Turkey’s General Directorate of Security (EGM) has announced that 31 people were detained and nine of them were arrested over allegedly sharing “provocative” social media posts about the two devastating quakes that shook the southeastern region of the country.
Sosyal medya platformlarında depreme ilişkin provokatif paylaşımlarda bulunan 274 hesap yöneticisi tespit edildi. 31 şahıs gözaltına alındı, 9'u tutuklandı.— Türk Polis Teşkilatı (@EmniyetGM) February 9, 2023
Yardımsever vatandaşlarımızı suistimal etmek isteyen internet sitelerinin kapatılması sağlandı. pic.twitter.com/CLSmmsuLtf
The directorate said they identified the account users who allegedly shared provocative posts “to create fear and panic.”
Security forces detained 31 of them upon the public prosecutor's office's instruction, and nine of them have been arrested, the EGM said.
On the other hand, 24 websites were closed because they were created for phishing by using online aid campaigns. In phishing, attackers trick users into downloading malware or disclosing personal information by imitating a trusted entity.
Additionally, necessary actions were taken regarding four social media accounts that demand money from citizens by imitating the names of official institutions, the EGM said. Three crypto wallets where money is requested to be deposited using the "earthquake aid" were determined, and the wallets were frozen.
The move came after some people were detained over their social media posts criticizing the government’s response to devastating quakes.

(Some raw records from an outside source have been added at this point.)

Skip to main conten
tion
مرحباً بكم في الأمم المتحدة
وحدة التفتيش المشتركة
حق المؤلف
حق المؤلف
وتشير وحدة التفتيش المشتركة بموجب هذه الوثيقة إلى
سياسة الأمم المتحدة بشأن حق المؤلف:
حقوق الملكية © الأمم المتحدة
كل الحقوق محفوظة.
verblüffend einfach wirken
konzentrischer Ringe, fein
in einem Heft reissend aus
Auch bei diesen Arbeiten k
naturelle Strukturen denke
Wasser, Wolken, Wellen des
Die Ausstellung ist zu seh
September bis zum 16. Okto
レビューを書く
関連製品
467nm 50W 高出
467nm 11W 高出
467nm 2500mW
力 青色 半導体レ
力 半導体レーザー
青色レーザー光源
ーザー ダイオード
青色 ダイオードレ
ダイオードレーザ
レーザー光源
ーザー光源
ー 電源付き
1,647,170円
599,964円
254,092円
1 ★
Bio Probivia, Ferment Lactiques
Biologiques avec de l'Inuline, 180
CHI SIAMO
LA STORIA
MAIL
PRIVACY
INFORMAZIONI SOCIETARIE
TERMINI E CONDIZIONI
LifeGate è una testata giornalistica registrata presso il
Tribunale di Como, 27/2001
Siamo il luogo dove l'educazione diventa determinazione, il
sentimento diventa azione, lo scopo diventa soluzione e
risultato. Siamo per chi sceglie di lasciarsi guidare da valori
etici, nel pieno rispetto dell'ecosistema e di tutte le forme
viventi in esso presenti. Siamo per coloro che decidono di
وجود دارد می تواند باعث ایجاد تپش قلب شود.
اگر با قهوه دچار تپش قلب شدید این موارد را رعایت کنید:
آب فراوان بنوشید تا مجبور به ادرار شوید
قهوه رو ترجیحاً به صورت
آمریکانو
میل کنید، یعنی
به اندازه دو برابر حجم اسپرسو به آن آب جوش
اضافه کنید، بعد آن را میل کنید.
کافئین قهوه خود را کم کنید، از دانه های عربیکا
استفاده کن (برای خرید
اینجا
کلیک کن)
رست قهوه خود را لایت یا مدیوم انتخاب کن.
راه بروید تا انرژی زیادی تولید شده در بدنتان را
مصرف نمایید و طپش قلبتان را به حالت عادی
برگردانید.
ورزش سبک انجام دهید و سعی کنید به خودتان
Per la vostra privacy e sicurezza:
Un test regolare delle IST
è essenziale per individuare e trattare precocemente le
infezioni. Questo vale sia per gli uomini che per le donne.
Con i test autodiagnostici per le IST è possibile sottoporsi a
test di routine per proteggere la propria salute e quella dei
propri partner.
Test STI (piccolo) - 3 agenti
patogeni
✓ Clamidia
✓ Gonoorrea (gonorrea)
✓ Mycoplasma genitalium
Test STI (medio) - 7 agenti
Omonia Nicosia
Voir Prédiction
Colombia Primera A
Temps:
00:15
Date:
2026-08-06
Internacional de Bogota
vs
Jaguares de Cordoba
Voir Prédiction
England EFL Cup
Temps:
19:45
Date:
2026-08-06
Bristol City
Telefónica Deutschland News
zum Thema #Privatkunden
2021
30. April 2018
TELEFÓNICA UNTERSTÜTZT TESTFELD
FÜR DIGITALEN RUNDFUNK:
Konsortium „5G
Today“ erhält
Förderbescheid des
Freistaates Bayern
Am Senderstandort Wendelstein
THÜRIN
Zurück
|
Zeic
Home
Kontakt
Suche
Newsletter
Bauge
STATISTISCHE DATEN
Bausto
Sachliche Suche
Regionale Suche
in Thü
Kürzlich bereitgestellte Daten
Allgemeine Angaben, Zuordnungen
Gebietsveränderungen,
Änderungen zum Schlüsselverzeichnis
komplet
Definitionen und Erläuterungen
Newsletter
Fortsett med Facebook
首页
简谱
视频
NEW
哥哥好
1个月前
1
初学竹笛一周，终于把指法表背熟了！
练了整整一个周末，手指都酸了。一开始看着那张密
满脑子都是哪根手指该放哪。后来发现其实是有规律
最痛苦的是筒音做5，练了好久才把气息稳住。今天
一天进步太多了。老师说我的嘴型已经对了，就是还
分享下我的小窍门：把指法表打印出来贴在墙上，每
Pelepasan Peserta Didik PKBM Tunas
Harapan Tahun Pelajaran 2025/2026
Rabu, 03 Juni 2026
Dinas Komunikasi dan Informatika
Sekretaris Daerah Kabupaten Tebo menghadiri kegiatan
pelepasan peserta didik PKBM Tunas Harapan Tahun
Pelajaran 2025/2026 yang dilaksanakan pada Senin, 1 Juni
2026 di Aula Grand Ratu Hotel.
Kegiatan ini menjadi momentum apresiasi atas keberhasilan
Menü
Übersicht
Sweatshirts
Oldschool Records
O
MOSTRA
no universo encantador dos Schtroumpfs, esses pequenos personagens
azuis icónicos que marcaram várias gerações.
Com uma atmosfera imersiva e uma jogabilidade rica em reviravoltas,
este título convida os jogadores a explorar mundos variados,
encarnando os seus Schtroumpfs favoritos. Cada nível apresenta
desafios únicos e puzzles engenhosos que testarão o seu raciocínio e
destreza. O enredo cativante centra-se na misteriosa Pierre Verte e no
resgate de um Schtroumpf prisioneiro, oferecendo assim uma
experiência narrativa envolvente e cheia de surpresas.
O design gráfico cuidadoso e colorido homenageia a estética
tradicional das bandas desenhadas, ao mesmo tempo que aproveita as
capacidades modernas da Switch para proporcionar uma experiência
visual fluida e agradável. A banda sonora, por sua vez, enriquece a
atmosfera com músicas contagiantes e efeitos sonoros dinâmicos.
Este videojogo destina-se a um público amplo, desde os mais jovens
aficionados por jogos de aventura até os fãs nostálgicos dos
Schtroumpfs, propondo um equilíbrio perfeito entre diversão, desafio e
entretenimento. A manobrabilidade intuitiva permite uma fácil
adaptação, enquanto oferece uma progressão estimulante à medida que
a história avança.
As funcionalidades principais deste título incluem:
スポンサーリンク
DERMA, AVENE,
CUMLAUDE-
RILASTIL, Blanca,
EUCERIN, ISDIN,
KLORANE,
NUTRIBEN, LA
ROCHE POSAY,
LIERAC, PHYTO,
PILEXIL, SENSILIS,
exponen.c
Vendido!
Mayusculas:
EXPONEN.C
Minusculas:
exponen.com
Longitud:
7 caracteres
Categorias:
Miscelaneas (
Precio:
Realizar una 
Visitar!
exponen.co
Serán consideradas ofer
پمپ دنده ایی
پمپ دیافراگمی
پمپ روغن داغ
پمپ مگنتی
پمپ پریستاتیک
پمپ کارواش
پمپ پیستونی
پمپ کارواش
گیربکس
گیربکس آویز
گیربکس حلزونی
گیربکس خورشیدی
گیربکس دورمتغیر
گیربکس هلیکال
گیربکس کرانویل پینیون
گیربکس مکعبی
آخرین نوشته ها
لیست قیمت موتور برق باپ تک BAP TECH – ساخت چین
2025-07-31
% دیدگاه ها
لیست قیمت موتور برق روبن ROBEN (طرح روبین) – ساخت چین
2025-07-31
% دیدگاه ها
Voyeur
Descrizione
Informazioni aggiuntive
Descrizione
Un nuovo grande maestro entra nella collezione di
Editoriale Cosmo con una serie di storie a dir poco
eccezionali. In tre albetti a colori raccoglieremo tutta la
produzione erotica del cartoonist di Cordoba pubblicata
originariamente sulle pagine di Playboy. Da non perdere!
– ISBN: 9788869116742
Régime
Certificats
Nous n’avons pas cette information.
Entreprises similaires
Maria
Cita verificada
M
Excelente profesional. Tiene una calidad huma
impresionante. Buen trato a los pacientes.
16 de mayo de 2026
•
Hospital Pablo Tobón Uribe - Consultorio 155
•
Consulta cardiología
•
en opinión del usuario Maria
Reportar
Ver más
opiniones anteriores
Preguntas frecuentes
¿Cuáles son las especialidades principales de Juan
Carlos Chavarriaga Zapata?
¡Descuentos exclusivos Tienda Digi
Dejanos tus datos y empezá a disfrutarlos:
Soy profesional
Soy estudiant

Moreover, Twitter was restricted in Turkey for about nine hours on Feb. 8 following severe criticisms of the government’s response to the quakes. The social media app was a key communication platform for thousands of people to share information and location about their beloved ones under the rubble to help them to be rescued.
On the other hand, President Recep Tayyip Erdoğan said that the nation should only pay attention to remarks coming from the authorities and ignore people he labelled as "provocateurs.”